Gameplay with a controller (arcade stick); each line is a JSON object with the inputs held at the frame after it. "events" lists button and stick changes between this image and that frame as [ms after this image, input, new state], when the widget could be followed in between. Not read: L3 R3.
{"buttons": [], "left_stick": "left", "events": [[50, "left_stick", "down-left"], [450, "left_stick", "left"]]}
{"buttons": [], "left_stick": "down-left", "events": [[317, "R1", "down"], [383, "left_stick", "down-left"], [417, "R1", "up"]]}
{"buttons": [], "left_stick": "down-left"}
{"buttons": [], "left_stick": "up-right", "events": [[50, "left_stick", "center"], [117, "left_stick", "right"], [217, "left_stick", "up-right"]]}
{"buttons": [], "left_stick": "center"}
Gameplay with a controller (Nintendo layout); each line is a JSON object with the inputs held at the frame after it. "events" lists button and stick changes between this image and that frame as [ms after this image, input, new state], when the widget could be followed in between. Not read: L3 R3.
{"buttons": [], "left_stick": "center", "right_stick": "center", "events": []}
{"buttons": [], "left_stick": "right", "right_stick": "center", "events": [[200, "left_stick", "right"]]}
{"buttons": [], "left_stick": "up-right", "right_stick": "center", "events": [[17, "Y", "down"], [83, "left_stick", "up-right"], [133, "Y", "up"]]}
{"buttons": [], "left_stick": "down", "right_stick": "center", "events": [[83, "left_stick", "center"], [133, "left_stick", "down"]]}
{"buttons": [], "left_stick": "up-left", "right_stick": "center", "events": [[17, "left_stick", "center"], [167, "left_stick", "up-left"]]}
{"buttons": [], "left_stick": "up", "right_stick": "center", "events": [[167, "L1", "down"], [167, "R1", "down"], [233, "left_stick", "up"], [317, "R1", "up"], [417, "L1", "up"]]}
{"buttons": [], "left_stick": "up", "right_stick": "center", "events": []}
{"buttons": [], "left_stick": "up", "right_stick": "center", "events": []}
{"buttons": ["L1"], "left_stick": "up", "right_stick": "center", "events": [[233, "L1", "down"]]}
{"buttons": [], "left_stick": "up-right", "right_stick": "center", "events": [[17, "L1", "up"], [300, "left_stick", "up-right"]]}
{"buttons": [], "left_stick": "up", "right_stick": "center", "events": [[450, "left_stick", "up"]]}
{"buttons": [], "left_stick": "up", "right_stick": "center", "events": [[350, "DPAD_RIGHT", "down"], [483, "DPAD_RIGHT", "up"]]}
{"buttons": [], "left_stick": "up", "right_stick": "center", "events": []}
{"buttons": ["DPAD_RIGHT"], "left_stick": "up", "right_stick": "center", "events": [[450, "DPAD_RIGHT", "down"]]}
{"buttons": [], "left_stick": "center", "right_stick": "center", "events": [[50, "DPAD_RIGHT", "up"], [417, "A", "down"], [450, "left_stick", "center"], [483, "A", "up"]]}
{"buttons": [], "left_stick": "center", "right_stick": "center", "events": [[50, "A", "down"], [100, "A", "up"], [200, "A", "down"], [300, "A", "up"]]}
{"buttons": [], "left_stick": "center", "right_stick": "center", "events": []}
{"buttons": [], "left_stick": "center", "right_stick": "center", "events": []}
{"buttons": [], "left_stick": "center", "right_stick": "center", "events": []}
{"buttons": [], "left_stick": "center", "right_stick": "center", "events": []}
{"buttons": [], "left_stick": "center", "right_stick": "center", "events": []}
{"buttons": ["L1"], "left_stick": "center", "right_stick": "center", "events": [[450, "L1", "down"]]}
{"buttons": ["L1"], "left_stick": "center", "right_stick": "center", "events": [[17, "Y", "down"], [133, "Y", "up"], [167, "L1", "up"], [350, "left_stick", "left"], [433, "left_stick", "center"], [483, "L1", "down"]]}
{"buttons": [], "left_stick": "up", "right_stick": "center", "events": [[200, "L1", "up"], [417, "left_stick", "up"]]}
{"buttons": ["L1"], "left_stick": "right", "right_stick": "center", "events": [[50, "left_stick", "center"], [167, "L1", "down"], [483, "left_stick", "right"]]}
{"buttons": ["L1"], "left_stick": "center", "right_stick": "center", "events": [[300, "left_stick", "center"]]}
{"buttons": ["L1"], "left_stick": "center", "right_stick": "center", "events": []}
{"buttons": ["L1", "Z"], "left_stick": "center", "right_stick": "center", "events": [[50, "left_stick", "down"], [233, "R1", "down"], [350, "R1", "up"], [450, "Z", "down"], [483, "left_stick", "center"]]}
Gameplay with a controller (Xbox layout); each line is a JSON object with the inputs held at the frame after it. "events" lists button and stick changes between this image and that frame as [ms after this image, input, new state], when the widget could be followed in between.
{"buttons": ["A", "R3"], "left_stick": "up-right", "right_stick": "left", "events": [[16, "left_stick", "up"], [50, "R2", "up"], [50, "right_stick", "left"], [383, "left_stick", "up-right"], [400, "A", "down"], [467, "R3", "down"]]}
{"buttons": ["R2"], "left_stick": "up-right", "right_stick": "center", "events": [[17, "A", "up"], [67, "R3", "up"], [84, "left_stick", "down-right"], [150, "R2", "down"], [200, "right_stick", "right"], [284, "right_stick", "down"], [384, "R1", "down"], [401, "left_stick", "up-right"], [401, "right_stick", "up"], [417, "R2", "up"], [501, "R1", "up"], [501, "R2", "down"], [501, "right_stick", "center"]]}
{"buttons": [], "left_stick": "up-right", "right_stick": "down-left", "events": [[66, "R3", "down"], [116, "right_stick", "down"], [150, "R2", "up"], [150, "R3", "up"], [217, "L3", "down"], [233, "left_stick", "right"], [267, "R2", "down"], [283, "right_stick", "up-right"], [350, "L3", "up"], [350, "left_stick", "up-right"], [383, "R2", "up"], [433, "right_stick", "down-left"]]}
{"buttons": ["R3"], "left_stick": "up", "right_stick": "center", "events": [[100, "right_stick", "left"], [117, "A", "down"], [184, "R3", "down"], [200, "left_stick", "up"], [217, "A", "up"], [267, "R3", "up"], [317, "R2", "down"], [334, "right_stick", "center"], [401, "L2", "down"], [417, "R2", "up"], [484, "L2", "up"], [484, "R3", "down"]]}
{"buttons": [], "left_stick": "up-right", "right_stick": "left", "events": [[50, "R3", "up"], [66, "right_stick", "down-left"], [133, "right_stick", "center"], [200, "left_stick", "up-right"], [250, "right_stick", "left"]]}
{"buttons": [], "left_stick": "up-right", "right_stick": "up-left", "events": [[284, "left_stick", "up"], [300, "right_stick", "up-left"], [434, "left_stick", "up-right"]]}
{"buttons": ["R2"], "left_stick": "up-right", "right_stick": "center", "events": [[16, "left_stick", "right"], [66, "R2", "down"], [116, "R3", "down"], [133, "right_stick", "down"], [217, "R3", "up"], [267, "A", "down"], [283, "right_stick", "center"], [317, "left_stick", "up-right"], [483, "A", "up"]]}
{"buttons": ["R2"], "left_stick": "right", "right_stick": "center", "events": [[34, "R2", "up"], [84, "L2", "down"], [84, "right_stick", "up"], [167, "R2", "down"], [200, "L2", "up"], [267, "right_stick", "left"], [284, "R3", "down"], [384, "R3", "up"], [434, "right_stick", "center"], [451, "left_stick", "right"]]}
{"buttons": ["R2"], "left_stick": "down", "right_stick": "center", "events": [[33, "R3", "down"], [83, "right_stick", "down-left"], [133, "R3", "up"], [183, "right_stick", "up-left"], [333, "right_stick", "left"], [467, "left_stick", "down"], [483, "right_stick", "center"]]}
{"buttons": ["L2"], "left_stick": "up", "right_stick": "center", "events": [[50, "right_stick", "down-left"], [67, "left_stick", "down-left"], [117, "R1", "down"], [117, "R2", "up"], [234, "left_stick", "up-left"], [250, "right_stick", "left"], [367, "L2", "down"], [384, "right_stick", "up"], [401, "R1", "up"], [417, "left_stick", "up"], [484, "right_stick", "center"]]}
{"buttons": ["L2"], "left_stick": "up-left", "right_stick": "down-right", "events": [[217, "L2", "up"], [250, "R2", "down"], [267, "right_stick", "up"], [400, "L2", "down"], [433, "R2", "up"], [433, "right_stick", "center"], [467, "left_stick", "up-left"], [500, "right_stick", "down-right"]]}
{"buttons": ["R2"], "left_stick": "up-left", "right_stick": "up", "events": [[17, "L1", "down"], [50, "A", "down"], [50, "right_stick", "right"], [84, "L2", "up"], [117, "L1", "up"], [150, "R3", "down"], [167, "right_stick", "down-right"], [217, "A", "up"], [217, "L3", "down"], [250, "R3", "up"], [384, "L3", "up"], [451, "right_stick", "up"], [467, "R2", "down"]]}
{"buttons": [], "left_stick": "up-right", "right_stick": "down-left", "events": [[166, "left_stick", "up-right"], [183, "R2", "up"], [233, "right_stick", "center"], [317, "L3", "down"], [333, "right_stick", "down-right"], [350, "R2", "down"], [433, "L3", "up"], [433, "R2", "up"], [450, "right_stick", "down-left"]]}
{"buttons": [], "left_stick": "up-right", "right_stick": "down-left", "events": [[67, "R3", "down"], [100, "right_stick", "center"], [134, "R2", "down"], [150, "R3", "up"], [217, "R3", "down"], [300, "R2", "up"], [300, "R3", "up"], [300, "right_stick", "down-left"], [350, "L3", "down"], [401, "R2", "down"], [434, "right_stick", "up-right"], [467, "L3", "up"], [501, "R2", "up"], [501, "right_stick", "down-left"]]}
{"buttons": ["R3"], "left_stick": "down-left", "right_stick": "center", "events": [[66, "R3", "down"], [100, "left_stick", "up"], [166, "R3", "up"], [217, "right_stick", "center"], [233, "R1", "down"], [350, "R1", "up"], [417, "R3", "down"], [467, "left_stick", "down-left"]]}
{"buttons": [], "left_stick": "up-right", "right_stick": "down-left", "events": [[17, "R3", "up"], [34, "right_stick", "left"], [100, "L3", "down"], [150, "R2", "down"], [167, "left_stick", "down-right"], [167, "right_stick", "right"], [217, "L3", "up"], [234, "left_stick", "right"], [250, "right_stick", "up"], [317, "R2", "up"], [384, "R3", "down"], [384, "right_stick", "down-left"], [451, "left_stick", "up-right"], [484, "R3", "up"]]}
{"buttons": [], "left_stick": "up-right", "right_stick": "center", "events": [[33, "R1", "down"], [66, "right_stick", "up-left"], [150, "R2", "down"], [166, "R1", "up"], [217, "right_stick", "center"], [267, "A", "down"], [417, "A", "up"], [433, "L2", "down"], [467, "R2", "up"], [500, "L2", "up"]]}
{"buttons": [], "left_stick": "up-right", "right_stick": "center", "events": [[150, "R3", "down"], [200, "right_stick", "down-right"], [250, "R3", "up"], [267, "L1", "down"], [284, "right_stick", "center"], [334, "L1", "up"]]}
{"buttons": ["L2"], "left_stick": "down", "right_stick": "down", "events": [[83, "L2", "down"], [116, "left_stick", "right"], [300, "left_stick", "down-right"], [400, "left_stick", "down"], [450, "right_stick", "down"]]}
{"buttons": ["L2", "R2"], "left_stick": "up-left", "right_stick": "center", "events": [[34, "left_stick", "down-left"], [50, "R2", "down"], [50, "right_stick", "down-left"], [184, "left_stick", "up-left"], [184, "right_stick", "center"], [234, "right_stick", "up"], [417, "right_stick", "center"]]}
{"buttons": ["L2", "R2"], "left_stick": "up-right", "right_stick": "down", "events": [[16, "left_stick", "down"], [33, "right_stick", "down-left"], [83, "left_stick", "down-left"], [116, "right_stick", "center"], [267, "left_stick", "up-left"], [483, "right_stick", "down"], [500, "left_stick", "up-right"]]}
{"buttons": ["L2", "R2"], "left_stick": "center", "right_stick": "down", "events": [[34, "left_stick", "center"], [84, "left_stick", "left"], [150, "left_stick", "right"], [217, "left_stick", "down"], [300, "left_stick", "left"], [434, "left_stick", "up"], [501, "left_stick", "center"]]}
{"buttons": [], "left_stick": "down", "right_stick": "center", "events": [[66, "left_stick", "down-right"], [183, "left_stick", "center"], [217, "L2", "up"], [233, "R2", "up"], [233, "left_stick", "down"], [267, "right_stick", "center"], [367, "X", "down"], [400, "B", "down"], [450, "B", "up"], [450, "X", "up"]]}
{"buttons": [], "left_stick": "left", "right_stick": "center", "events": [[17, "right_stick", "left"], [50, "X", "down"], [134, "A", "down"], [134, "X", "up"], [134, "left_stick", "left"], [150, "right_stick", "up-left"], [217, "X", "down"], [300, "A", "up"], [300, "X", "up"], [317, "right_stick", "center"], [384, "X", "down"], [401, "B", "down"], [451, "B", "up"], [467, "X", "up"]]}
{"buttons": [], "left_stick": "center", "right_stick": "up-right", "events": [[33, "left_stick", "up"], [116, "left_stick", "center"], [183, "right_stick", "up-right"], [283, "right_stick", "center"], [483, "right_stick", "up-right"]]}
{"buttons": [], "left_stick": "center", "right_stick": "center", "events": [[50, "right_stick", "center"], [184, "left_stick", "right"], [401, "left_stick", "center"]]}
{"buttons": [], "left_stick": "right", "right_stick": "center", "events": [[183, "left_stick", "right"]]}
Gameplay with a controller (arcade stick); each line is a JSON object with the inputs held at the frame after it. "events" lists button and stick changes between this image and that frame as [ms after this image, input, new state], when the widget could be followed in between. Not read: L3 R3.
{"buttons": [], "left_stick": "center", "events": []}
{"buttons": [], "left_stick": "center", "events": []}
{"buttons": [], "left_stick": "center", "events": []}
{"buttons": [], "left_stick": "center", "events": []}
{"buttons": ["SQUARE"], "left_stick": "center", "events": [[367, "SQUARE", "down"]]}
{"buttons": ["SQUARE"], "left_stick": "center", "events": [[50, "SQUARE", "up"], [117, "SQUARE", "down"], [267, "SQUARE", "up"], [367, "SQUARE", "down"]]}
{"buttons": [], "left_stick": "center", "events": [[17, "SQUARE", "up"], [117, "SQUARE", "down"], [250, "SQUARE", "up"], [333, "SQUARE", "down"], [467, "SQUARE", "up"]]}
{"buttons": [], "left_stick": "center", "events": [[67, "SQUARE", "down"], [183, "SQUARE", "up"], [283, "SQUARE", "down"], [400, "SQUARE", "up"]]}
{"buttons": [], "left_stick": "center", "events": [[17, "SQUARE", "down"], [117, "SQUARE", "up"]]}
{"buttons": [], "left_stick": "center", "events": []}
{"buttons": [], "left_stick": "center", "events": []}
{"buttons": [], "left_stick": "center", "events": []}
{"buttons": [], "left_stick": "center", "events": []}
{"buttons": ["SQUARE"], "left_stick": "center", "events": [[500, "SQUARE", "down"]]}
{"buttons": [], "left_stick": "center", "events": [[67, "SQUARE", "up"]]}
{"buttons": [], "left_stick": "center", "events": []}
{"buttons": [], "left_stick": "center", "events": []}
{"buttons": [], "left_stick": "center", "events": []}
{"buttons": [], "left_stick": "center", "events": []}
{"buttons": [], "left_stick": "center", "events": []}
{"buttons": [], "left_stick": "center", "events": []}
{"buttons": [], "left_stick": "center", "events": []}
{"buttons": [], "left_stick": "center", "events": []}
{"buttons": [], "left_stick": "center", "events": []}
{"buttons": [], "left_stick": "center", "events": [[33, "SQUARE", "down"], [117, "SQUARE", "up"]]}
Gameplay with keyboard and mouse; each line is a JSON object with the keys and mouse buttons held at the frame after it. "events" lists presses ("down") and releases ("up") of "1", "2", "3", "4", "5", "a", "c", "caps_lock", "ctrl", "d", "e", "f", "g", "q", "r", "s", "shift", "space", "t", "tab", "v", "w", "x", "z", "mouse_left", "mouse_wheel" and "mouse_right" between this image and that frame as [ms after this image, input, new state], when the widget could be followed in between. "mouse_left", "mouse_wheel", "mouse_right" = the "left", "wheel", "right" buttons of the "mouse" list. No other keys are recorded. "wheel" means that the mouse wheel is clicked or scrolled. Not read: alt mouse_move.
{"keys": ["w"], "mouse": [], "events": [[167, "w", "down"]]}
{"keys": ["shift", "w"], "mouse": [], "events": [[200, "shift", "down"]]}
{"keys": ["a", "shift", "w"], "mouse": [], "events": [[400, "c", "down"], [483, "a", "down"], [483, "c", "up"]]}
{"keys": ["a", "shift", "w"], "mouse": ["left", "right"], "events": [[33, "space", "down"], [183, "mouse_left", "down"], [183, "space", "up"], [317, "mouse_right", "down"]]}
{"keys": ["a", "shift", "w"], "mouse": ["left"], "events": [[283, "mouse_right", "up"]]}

________________________________________

> _What you are asked to do_
For every line above that holds the word "layout", report the whole line.

> _Result below_
Gameplay with a controller (Nintendo layout); each line is a JSON object with the inputs held at the frame after it. "events" lists button and stick changes between this image and that frame as [ms after this image, input, new state], when the widget could be followed in between. Not read: L3 R3.
Gameplay with a controller (Xbox layout); each line is a JSON object with the inputs held at the frame after it. "events" lists button and stick changes between this image and that frame as [ms after this image, input, new state], when the widget could be followed in between.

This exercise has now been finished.